- Dataset items -
____

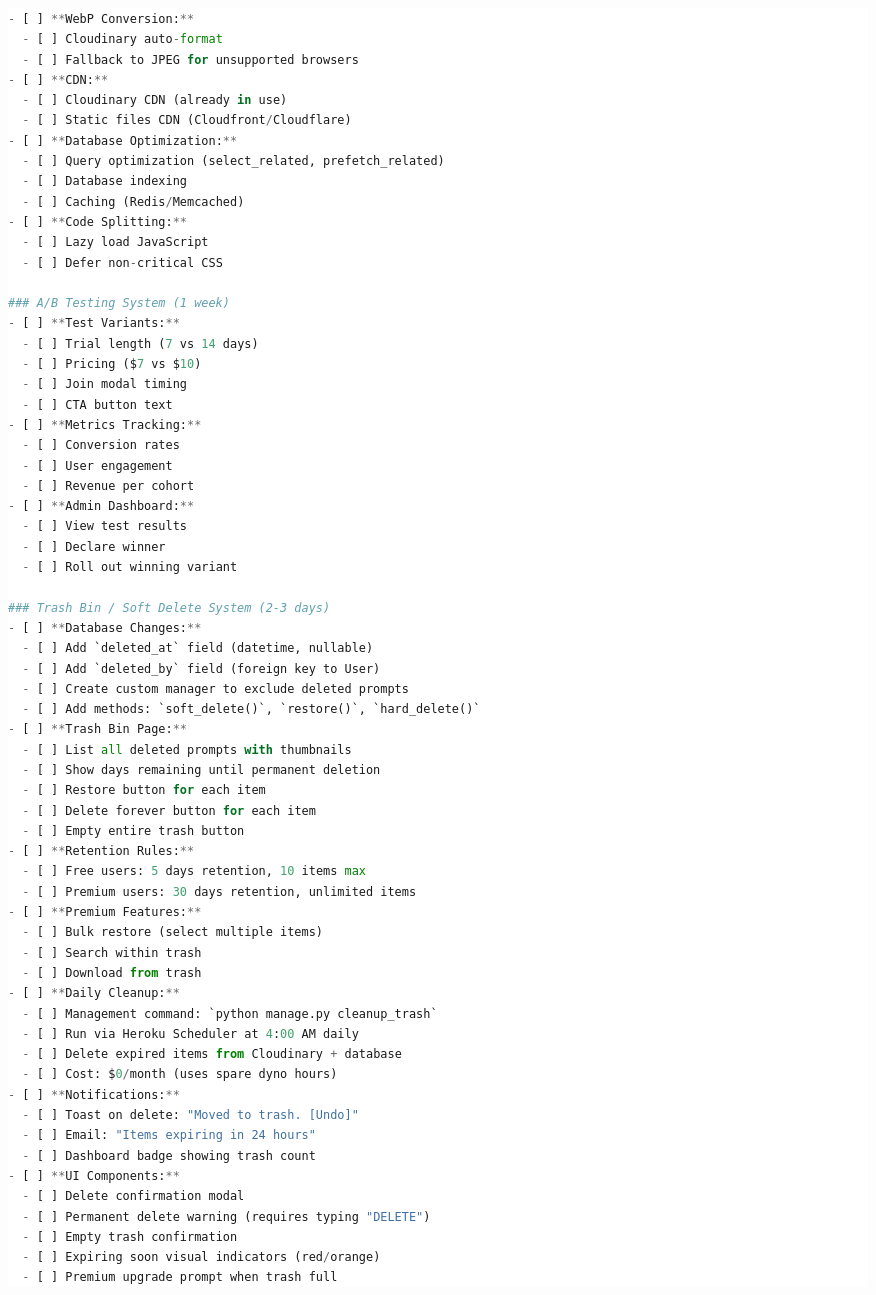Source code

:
 ```python
- [ ] **WebP Conversion:**
  - [ ] Cloudinary auto-format
  - [ ] Fallback to JPEG for unsupported browsers
- [ ] **CDN:**
  - [ ] Cloudinary CDN (already in use)
  - [ ] Static files CDN (Cloudfront/Cloudflare)
- [ ] **Database Optimization:**
  - [ ] Query optimization (select_related, prefetch_related)
  - [ ] Database indexing
  - [ ] Caching (Redis/Memcached)
- [ ] **Code Splitting:**
  - [ ] Lazy load JavaScript
  - [ ] Defer non-critical CSS

### A/B Testing System (1 week)
- [ ] **Test Variants:**
  - [ ] Trial length (7 vs 14 days)
  - [ ] Pricing ($7 vs $10)
  - [ ] Join modal timing
  - [ ] CTA button text
- [ ] **Metrics Tracking:**
  - [ ] Conversion rates
  - [ ] User engagement
  - [ ] Revenue per cohort
- [ ] **Admin Dashboard:**
  - [ ] View test results
  - [ ] Declare winner
  - [ ] Roll out winning variant

### Trash Bin / Soft Delete System (2-3 days)
- [ ] **Database Changes:**
  - [ ] Add `deleted_at` field (datetime, nullable)
  - [ ] Add `deleted_by` field (foreign key to User)
  - [ ] Create custom manager to exclude deleted prompts
  - [ ] Add methods: `soft_delete()`, `restore()`, `hard_delete()`
- [ ] **Trash Bin Page:**
  - [ ] List all deleted prompts with thumbnails
  - [ ] Show days remaining until permanent deletion
  - [ ] Restore button for each item
  - [ ] Delete forever button for each item
  - [ ] Empty entire trash button
- [ ] **Retention Rules:**
  - [ ] Free users: 5 days retention, 10 items max
  - [ ] Premium users: 30 days retention, unlimited items
- [ ] **Premium Features:**
  - [ ] Bulk restore (select multiple items)
  - [ ] Search within trash
  - [ ] Download from trash
- [ ] **Daily Cleanup:**
  - [ ] Management command: `python manage.py cleanup_trash`
  - [ ] Run via Heroku Scheduler at 4:00 AM daily
  - [ ] Delete expired items from Cloudinary + database
  - [ ] Cost: $0/month (uses spare dyno hours)
- [ ] **Notifications:**
  - [ ] Toast on delete: "Moved to trash. [Undo]"
  - [ ] Email: "Items expiring in 24 hours"
  - [ ] Dashboard badge showing trash count
- [ ] **UI Components:**
  - [ ] Delete confirmation modal
  - [ ] Permanent delete warning (requires typing "DELETE")
  - [ ] Empty trash confirmation
  - [ ] Expiring soon visual indicators (red/orange)
  - [ ] Premium upgrade prompt when trash full
```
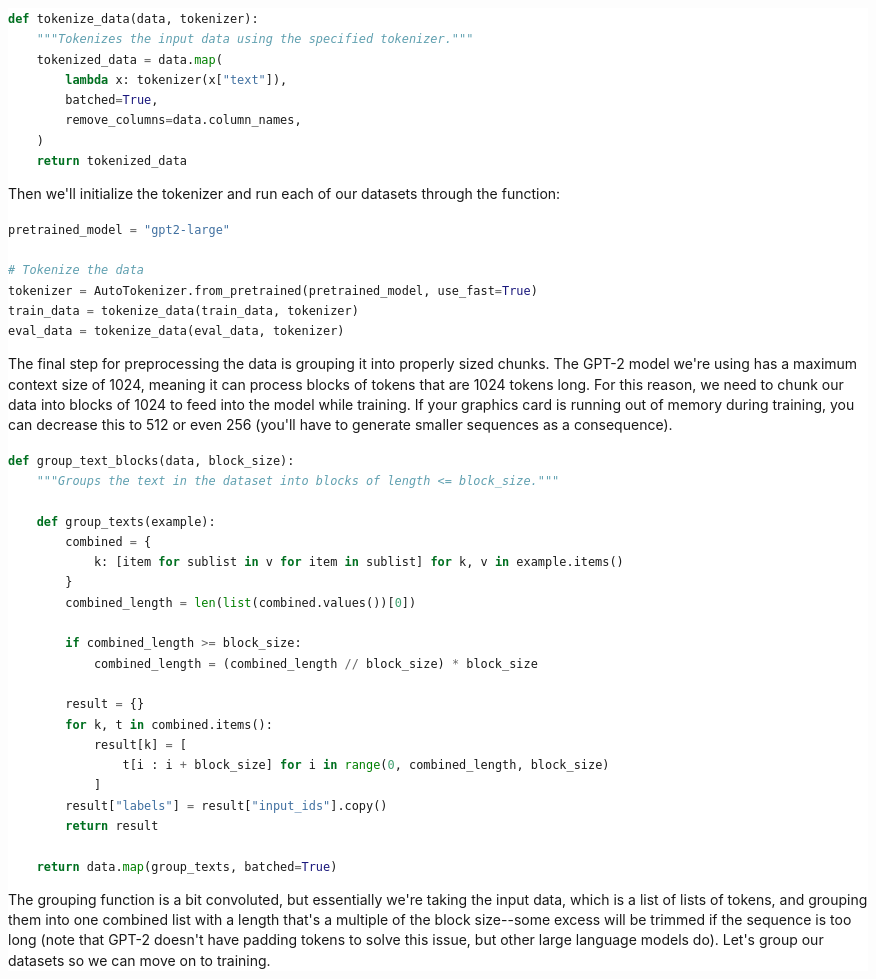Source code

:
 ```python
def tokenize_data(data, tokenizer):
    """Tokenizes the input data using the specified tokenizer."""
    tokenized_data = data.map(
        lambda x: tokenizer(x["text"]),
        batched=True,
        remove_columns=data.column_names,
    )
    return tokenized_data
```

Then we'll initialize the tokenizer and run each of our datasets through the function:

```python
pretrained_model = "gpt2-large"

# Tokenize the data
tokenizer = AutoTokenizer.from_pretrained(pretrained_model, use_fast=True)
train_data = tokenize_data(train_data, tokenizer)
eval_data = tokenize_data(eval_data, tokenizer)
```

The final step for preprocessing the data is grouping it into properly sized chunks. The GPT-2 model we're using has a maximum context size of 1024, meaning it can process blocks of tokens that are 1024 tokens long. For this reason, we need to chunk our data into blocks of 1024 to feed into the model while training. If your graphics card is running out of memory during training, you can decrease this to 512 or even 256 (you'll have to generate smaller sequences as a consequence).

```python
def group_text_blocks(data, block_size):
    """Groups the text in the dataset into blocks of length <= block_size."""

    def group_texts(example):
        combined = {
            k: [item for sublist in v for item in sublist] for k, v in example.items()
        }
        combined_length = len(list(combined.values())[0])

        if combined_length >= block_size:
            combined_length = (combined_length // block_size) * block_size

        result = {}
        for k, t in combined.items():
            result[k] = [
                t[i : i + block_size] for i in range(0, combined_length, block_size)
            ]
        result["labels"] = result["input_ids"].copy()
        return result

    return data.map(group_texts, batched=True)
```

The grouping function is a bit convoluted, but essentially we're taking the input data, which is a list of lists of tokens, and grouping them into one combined list with a length that's a multiple of the block size--some excess will be trimmed if the sequence is too long (note that GPT-2 doesn't have padding tokens to solve this issue, but other large language models do). Let's group our datasets so we can move on to training.
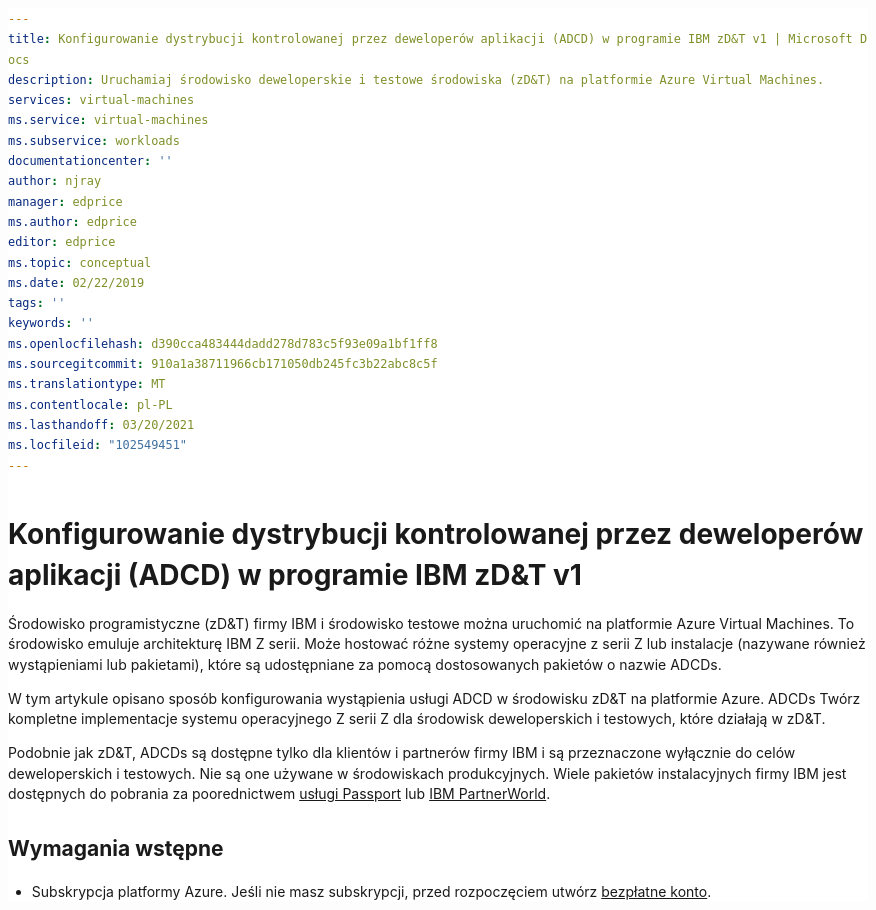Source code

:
 ```yaml
---
title: Konfigurowanie dystrybucji kontrolowanej przez deweloperów aplikacji (ADCD) w programie IBM zD&T v1 | Microsoft Docs
description: Uruchamiaj środowisko deweloperskie i testowe środowiska (zD&T) na platformie Azure Virtual Machines.
services: virtual-machines
ms.service: virtual-machines
ms.subservice: workloads
documentationcenter: ''
author: njray
manager: edprice
ms.author: edprice
editor: edprice
ms.topic: conceptual
ms.date: 02/22/2019
tags: ''
keywords: ''
ms.openlocfilehash: d390cca483444dadd278d783c5f93e09a1bf1ff8
ms.sourcegitcommit: 910a1a38711966cb171050db245fc3b22abc8c5f
ms.translationtype: MT
ms.contentlocale: pl-PL
ms.lasthandoff: 03/20/2021
ms.locfileid: "102549451"
---
```

# <a name="set-up-an-application-developers-controlled-distribution-adcd-in-ibm-zdt-v1"></a>Konfigurowanie dystrybucji kontrolowanej przez deweloperów aplikacji (ADCD) w programie IBM zD&T v1

Środowisko programistyczne (zD&T) firmy IBM i środowisko testowe można uruchomić na platformie Azure Virtual Machines. To środowisko emuluje architekturę IBM Z serii. Może hostować różne systemy operacyjne z serii Z lub instalacje (nazywane również wystąpieniami lub pakietami), które są udostępniane za pomocą dostosowanych pakietów o nazwie ADCDs.

W tym artykule opisano sposób konfigurowania wystąpienia usługi ADCD w środowisku zD&T na platformie Azure. ADCDs Twórz kompletne implementacje systemu operacyjnego Z serii Z dla środowisk deweloperskich i testowych, które działają w zD&T.

Podobnie jak zD&T, ADCDs są dostępne tylko dla klientów i partnerów firmy IBM i są przeznaczone wyłącznie do celów deweloperskich i testowych. Nie są one używane w środowiskach produkcyjnych. Wiele pakietów instalacyjnych firmy IBM jest dostępnych do pobrania za poorednictwem [usługi Passport](https://www.ibm.com/support/knowledgecenter/en/SSTQBD_12.0.0/com.ibm.zsys.rdt.guide.adcd.doc/topics/installation_ps.html) lub [IBM PartnerWorld](https://www.ibm.com/partnerworld/public).

## <a name="prerequisites"></a>Wymagania wstępne

- Subskrypcja platformy Azure. Jeśli nie masz subskrypcji, przed rozpoczęciem utwórz [bezpłatne konto](https://azure.microsoft.com/free/?WT.mc_id=A261C142F).
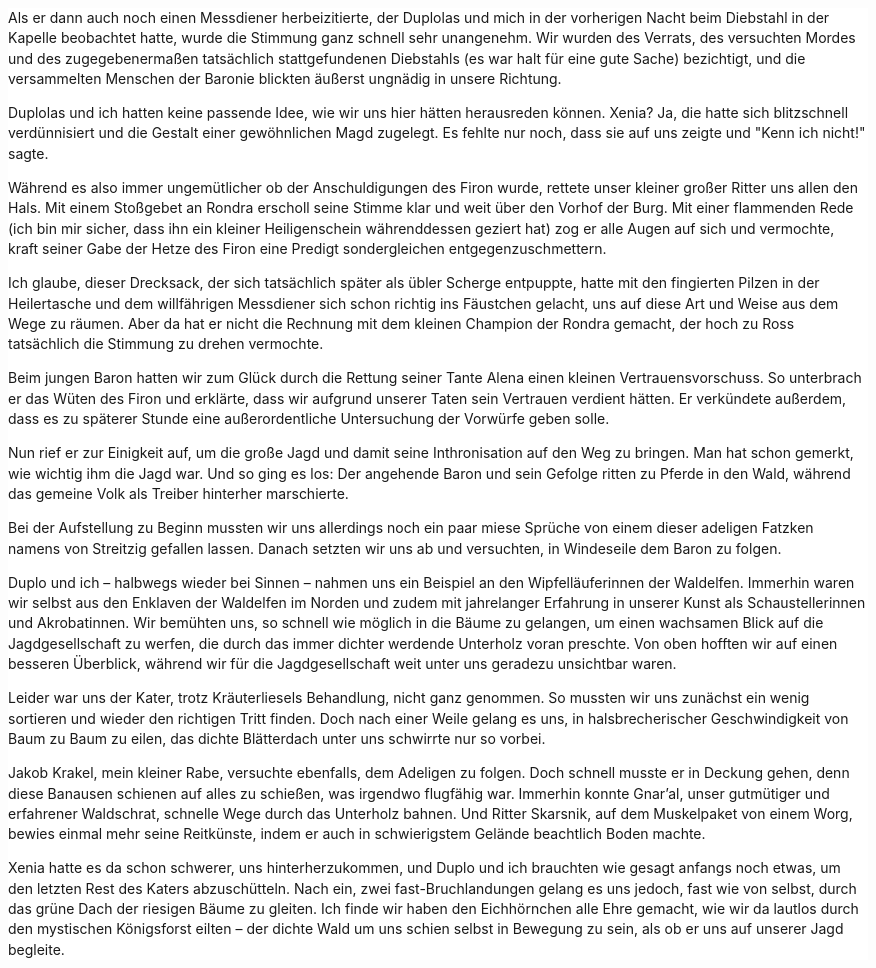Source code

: Als er dann auch noch einen Messdiener herbeizitierte, der Duplolas und mich in der vorherigen Nacht beim Diebstahl in der Kapelle beobachtet hatte, wurde die Stimmung ganz schnell sehr unangenehm. Wir wurden des Verrats, des versuchten Mordes und des zugegebenermaßen tatsächlich stattgefundenen Diebstahls (es war halt für eine gute Sache) bezichtigt, und die versammelten Menschen der Baronie blickten äußerst ungnädig in unsere Richtung.

Duplolas und ich hatten keine passende Idee, wie wir uns hier hätten herausreden können. Xenia? Ja, die hatte sich blitzschnell verdünnisiert und die Gestalt einer gewöhnlichen Magd zugelegt. Es fehlte nur noch, dass sie auf uns zeigte und "Kenn ich nicht!" sagte.

Während es also immer ungemütlicher ob der Anschuldigungen des Firon wurde, rettete unser kleiner großer Ritter uns allen den Hals. Mit einem Stoßgebet an Rondra erscholl seine Stimme klar und weit über den Vorhof der Burg. Mit einer flammenden Rede (ich bin mir sicher, dass ihn ein kleiner Heiligenschein währenddessen geziert hat) zog er alle Augen auf sich und vermochte, kraft seiner Gabe der Hetze des Firon eine Predigt sondergleichen entgegenzuschmettern.

Ich glaube, dieser Drecksack, der sich tatsächlich später als übler Scherge entpuppte, hatte mit den fingierten Pilzen in der Heilertasche und dem willfährigen Messdiener sich schon richtig ins Fäustchen gelacht, uns auf diese Art und Weise aus dem Wege zu räumen. Aber da hat er nicht die Rechnung mit dem kleinen Champion der Rondra gemacht, der hoch zu Ross tatsächlich die Stimmung zu drehen vermochte.

Beim jungen Baron hatten wir zum Glück durch die Rettung seiner Tante Alena einen kleinen Vertrauensvorschuss. So unterbrach er das Wüten des Firon und erklärte, dass wir aufgrund unserer Taten sein Vertrauen verdient hätten. Er verkündete außerdem, dass es zu späterer Stunde eine außerordentliche Untersuchung der Vorwürfe geben solle.

Nun rief er zur Einigkeit auf, um die große Jagd und damit seine Inthronisation auf den Weg zu bringen. Man hat schon gemerkt, wie wichtig ihm die Jagd war. Und so ging es los: Der angehende Baron und sein Gefolge ritten zu Pferde in den Wald, während das gemeine Volk als Treiber hinterher marschierte.

Bei der Aufstellung zu Beginn mussten wir uns allerdings noch ein paar miese Sprüche von einem dieser adeligen Fatzken namens von Streitzig gefallen lassen. Danach setzten wir uns ab und versuchten, in Windeseile dem Baron zu folgen.

Duplo und ich – halbwegs wieder bei Sinnen – nahmen uns ein Beispiel an den Wipfelläuferinnen der Waldelfen. Immerhin waren wir selbst aus den Enklaven der Waldelfen im Norden und zudem mit jahrelanger Erfahrung in unserer Kunst als Schaustellerinnen und Akrobatinnen. Wir bemühten uns, so schnell wie möglich in die Bäume zu gelangen, um einen wachsamen Blick auf die Jagdgesellschaft zu werfen, die durch das immer dichter werdende Unterholz voran preschte. Von oben hofften wir auf einen besseren Überblick, während wir für die Jagdgesellschaft weit unter uns geradezu unsichtbar waren.

Leider war uns der Kater, trotz Kräuterliesels Behandlung, nicht ganz genommen. So mussten wir uns zunächst ein wenig sortieren und wieder den richtigen Tritt finden. Doch nach einer Weile gelang es uns, in halsbrecherischer Geschwindigkeit von Baum zu Baum zu eilen, das dichte Blätterdach unter uns schwirrte nur so vorbei.

Jakob Krakel, mein kleiner Rabe, versuchte ebenfalls, dem Adeligen zu folgen. Doch schnell musste er in Deckung gehen, denn diese Banausen schienen auf alles zu schießen, was irgendwo flugfähig war. Immerhin konnte Gnar’al, unser gutmütiger und erfahrener Waldschrat, schnelle Wege durch das Unterholz bahnen. Und Ritter Skarsnik, auf dem Muskelpaket von einem Worg, bewies einmal mehr seine Reitkünste, indem er auch in schwierigstem Gelände beachtlich Boden machte.

Xenia hatte es da schon schwerer, uns hinterherzukommen, und Duplo und ich brauchten wie gesagt anfangs noch etwas, um den letzten Rest des Katers abzuschütteln. Nach ein, zwei fast-Bruchlandungen gelang es uns jedoch, fast wie von selbst, durch das grüne Dach der riesigen Bäume zu gleiten. Ich finde wir haben den Eichhörnchen alle Ehre gemacht, wie wir da lautlos durch den mystischen Königsforst eilten – der dichte Wald um uns schien selbst in Bewegung zu sein, als ob er uns auf unserer Jagd begleite.
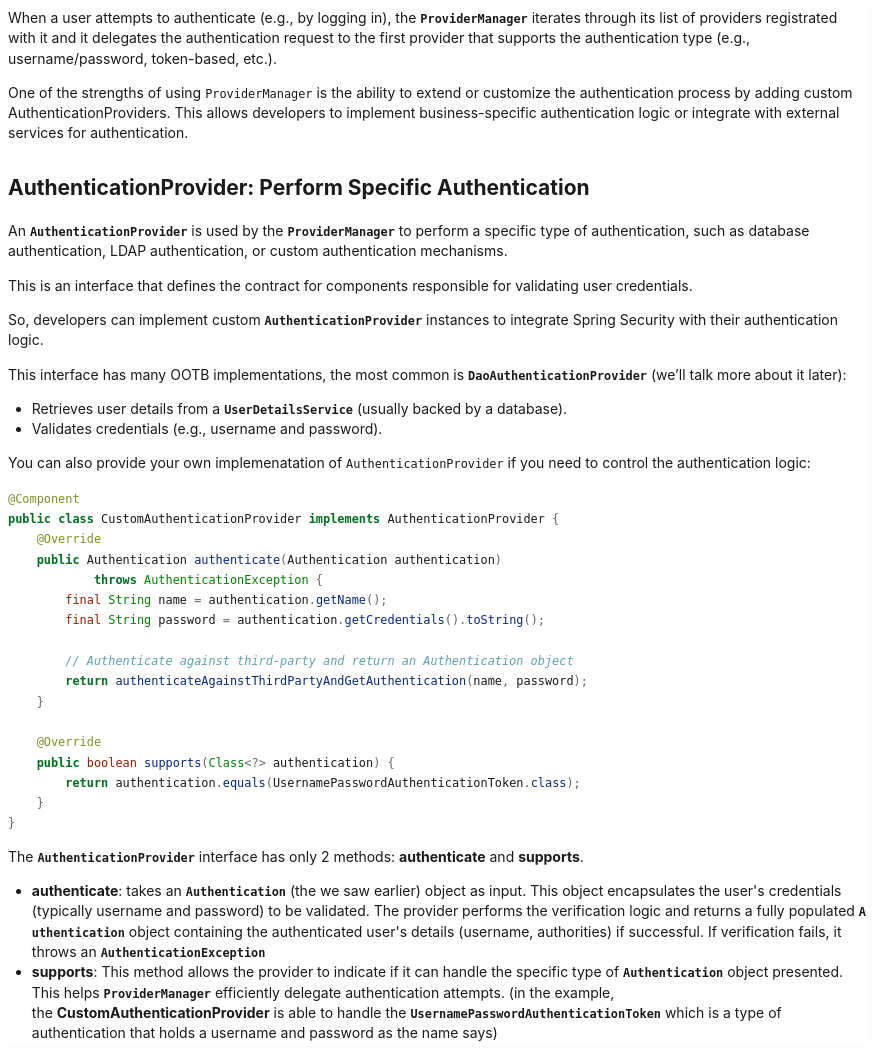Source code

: When a user attempts to authenticate (e.g., by logging in), the **`ProviderManager`** iterates through its list of providers registrated with it and it delegates the authentication request to the first provider that supports the authentication type (e.g., username/password, token-based, etc.).

One of the strengths of using `ProviderManager` is the ability to extend or customize the authentication process by adding custom AuthenticationProviders. This allows developers to implement business-specific authentication logic or integrate with external services for authentication.

## **AuthenticationProvider: Perform Specific Authentication**

An **`AuthenticationProvider`** is used by the **`ProviderManager`** to perform a specific type of authentication, such as database authentication, LDAP authentication, or custom authentication mechanisms.

This is an interface that defines the contract for components responsible for validating user credentials.

So, developers can implement custom **`AuthenticationProvider`** instances to integrate Spring Security with their authentication logic.

This interface has many OOTB implementations, the most common is **`DaoAuthenticationProvider`** (we’ll talk more about it later):
- Retrieves user details from a **`UserDetailsService`** (usually backed by a database).
- Validates credentials (e.g., username and password).

You can also provide your own implemenatation of `AuthenticationProvider` if you need to control the authentication logic:

```java
@Component
public class CustomAuthenticationProvider implements AuthenticationProvider {
    @Override
    public Authentication authenticate(Authentication authentication)
            throws AuthenticationException {
        final String name = authentication.getName();
        final String password = authentication.getCredentials().toString();

        // Authenticate against third-party and return an Authentication object
        return authenticateAgainstThirdPartyAndGetAuthentication(name, password);
    }

    @Override
    public boolean supports(Class<?> authentication) {
        return authentication.equals(UsernamePasswordAuthenticationToken.class);
    }
}
```

The **`AuthenticationProvider`** interface has only 2 methods: **authenticate** and **supports**.

- **authenticate**: takes an **`Authentication`** (the we saw earlier) object as input. This object encapsulates the user's credentials (typically username and password) to be validated. The provider performs the verification logic and returns a fully populated **`Authentication`** object containing the authenticated user's details (username, authorities) if successful. If verification fails, it throws an **`AuthenticationException`**
- **supports**: This method allows the provider to indicate if it can handle the specific type of **`Authentication`** object presented. This helps **`ProviderManager`** efficiently delegate authentication attempts. (in the example, the **CustomAuthenticationProvider** is able to handle the **`UsernamePasswordAuthenticationToken`** which is a type of authentication that holds a username and password as the name says)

____

- Try it -
Say how many lines in the records above hold "have", and give no other text.

- Exercise answer -
2